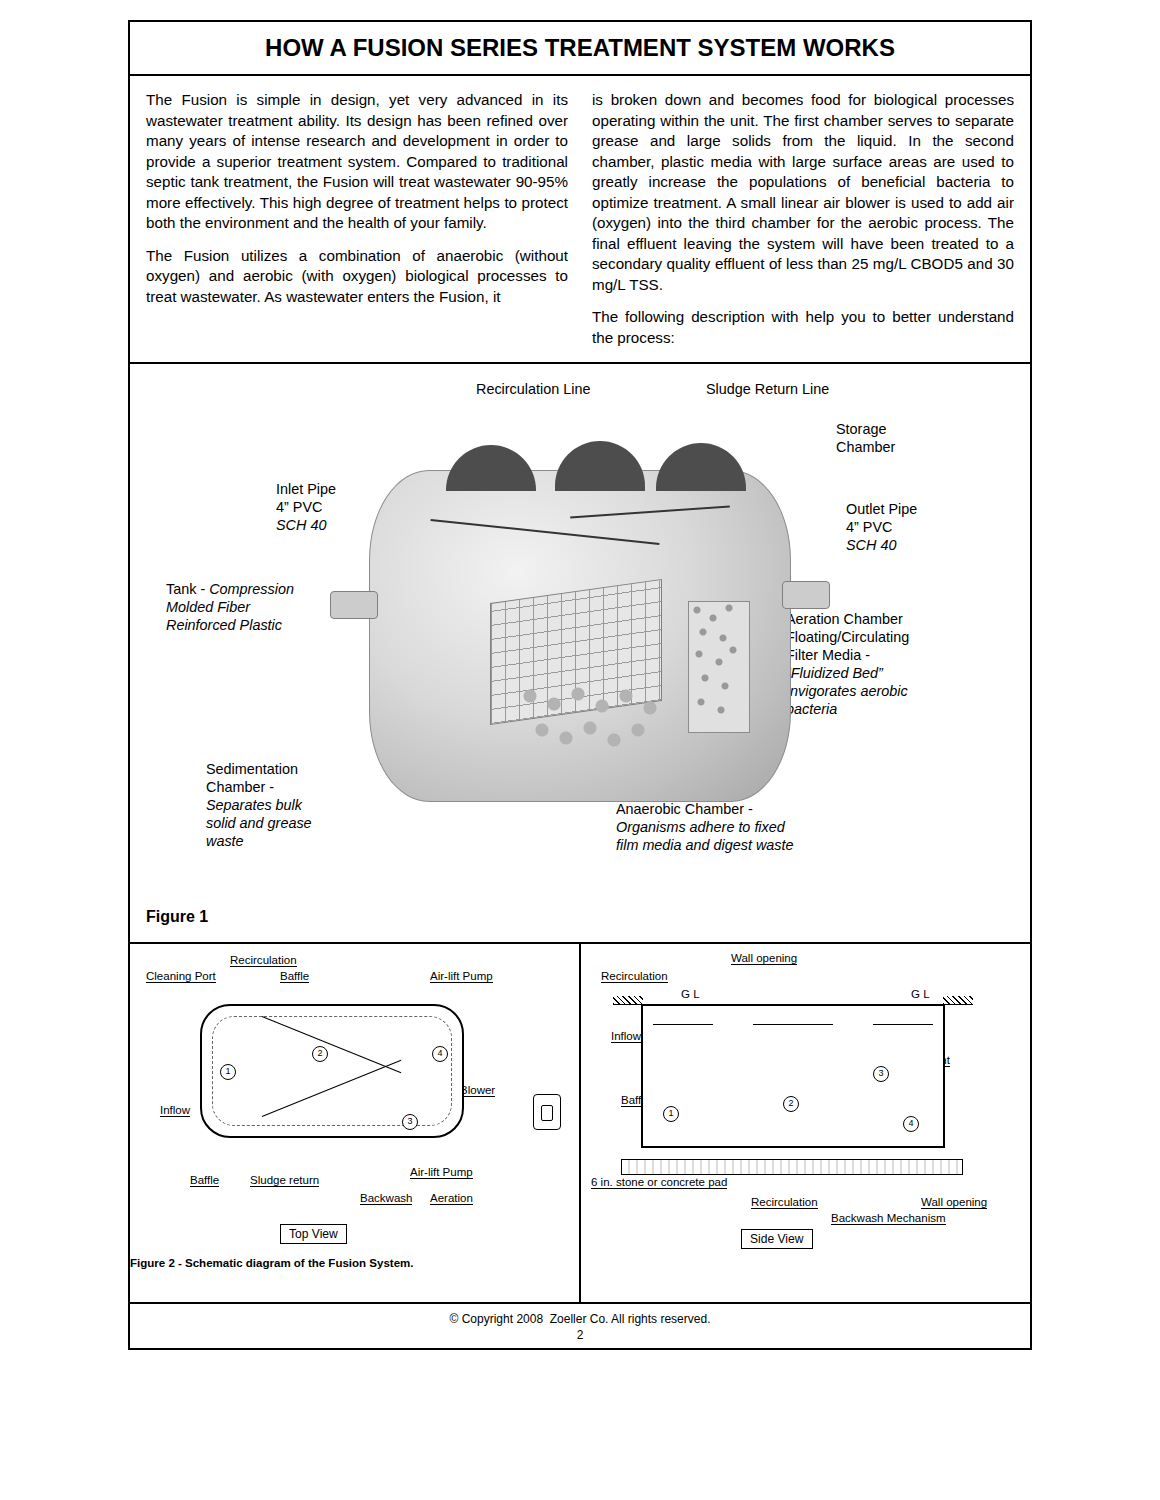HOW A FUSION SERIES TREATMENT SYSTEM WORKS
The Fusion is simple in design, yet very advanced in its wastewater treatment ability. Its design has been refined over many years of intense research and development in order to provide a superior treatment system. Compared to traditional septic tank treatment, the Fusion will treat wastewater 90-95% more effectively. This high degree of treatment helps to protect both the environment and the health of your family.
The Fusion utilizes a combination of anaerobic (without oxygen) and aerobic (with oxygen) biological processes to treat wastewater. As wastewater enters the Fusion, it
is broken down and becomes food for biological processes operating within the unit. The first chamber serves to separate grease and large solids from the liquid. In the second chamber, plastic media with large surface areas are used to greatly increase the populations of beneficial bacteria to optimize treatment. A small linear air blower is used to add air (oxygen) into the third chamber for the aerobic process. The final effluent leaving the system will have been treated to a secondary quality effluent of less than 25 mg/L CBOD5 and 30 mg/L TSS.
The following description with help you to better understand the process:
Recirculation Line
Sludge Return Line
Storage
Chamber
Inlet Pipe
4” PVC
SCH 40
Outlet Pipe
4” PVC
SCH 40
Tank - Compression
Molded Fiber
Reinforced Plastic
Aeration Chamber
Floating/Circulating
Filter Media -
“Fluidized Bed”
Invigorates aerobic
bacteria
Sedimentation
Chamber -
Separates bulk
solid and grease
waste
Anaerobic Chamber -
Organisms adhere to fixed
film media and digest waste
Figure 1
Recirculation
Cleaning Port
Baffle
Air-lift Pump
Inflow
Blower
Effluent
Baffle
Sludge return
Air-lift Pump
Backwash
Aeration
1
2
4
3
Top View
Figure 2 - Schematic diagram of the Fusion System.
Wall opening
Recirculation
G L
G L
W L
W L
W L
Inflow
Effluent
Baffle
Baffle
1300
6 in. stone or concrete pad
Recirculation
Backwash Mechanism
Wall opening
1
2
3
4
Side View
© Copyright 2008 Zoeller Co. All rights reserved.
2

━━━━━━━━

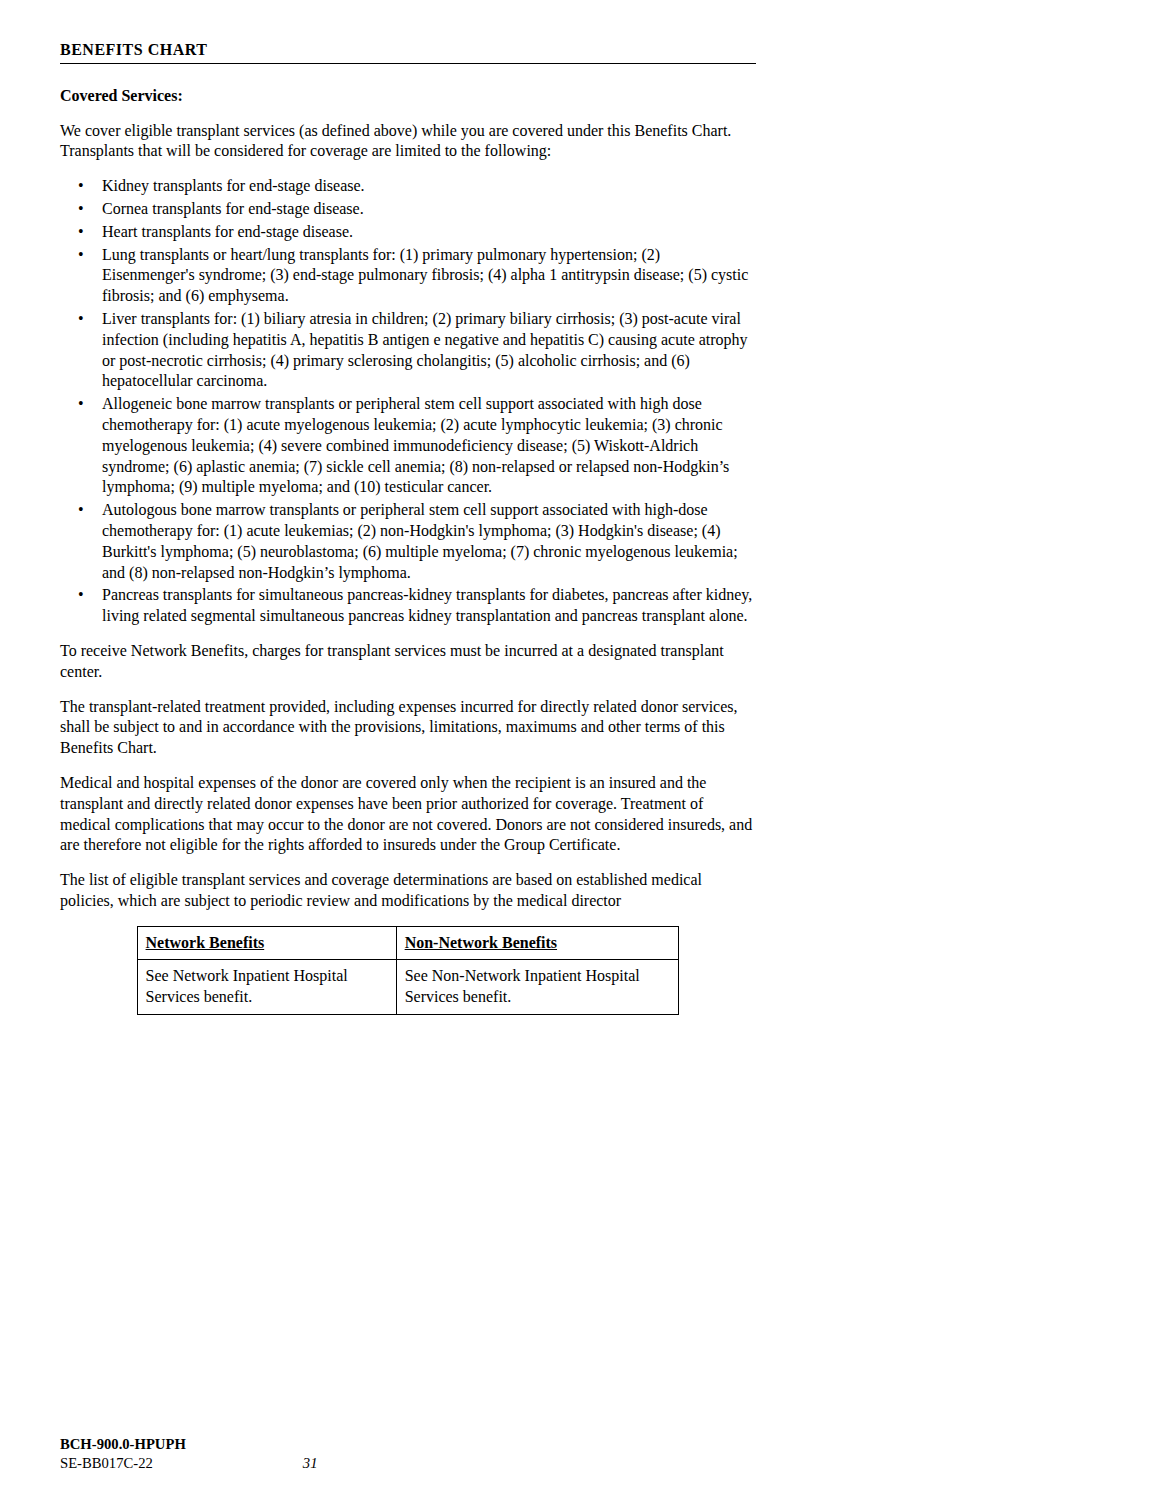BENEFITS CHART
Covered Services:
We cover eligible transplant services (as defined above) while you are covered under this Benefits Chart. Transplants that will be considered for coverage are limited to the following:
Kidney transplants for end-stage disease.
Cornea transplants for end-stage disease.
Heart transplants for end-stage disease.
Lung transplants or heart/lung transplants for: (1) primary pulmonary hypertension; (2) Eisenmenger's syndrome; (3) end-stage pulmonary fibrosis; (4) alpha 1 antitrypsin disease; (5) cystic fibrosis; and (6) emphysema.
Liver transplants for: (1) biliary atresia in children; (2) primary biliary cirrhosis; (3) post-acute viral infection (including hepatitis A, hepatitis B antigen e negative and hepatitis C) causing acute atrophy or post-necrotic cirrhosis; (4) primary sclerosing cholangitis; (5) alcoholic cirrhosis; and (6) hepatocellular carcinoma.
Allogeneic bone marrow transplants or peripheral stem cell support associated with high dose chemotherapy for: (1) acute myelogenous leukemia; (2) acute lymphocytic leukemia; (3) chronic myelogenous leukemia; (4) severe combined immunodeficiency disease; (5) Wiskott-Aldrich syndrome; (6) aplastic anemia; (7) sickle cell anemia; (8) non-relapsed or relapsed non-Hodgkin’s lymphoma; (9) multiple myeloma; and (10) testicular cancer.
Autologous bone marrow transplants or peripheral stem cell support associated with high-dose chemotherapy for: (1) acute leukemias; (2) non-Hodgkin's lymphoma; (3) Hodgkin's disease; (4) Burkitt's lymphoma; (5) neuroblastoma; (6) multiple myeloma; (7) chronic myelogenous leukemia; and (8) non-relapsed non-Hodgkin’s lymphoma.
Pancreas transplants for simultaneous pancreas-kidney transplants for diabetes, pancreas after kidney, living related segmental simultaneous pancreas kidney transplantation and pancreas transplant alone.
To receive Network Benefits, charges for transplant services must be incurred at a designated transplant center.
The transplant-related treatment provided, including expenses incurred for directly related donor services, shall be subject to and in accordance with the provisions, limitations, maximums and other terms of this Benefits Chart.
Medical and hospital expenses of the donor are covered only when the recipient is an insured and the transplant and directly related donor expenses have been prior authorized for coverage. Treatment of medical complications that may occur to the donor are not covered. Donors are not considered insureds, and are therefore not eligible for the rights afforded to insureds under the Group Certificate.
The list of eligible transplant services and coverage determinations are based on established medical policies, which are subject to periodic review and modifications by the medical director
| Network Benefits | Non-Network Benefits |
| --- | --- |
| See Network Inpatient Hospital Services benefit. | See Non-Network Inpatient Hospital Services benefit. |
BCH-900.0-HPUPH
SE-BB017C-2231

━━━━━━━━

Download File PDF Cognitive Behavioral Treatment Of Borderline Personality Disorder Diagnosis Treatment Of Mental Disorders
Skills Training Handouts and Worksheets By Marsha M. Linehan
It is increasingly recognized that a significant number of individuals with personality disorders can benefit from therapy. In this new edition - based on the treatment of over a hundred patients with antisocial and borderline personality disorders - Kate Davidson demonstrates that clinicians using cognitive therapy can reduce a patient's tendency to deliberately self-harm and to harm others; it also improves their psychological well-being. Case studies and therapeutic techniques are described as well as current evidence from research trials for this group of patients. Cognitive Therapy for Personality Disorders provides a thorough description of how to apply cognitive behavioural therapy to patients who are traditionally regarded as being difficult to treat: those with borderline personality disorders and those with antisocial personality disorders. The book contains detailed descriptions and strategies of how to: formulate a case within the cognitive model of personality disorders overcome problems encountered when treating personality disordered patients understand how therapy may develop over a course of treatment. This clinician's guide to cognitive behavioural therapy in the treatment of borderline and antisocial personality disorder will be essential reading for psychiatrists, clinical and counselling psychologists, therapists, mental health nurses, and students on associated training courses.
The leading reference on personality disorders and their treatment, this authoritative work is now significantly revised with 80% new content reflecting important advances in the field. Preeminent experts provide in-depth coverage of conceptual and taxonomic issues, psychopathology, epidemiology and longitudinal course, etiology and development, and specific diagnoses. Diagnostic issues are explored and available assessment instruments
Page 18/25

━━━━━━━━

A clean copy is needed of the lines above from the one with "HOW A FUSION SERIES TREATMENT SYSTEM WORKS" up to and including the one with "The Fusion utilizes". Please set it down exactly, with no pictures.

[Solved problem]:
HOW A FUSION SERIES TREATMENT SYSTEM WORKS
The Fusion is simple in design, yet very advanced in its wastewater treatment ability. Its design has been refined over many years of intense research and development in order to provide a superior treatment system. Compared to traditional septic tank treatment, the Fusion will treat wastewater 90-95% more effectively. This high degree of treatment helps to protect both the environment and the health of your family.
The Fusion utilizes a combination of anaerobic (without oxygen) and aerobic (with oxygen) biological processes to treat wastewater. As wastewater enters the Fusion, it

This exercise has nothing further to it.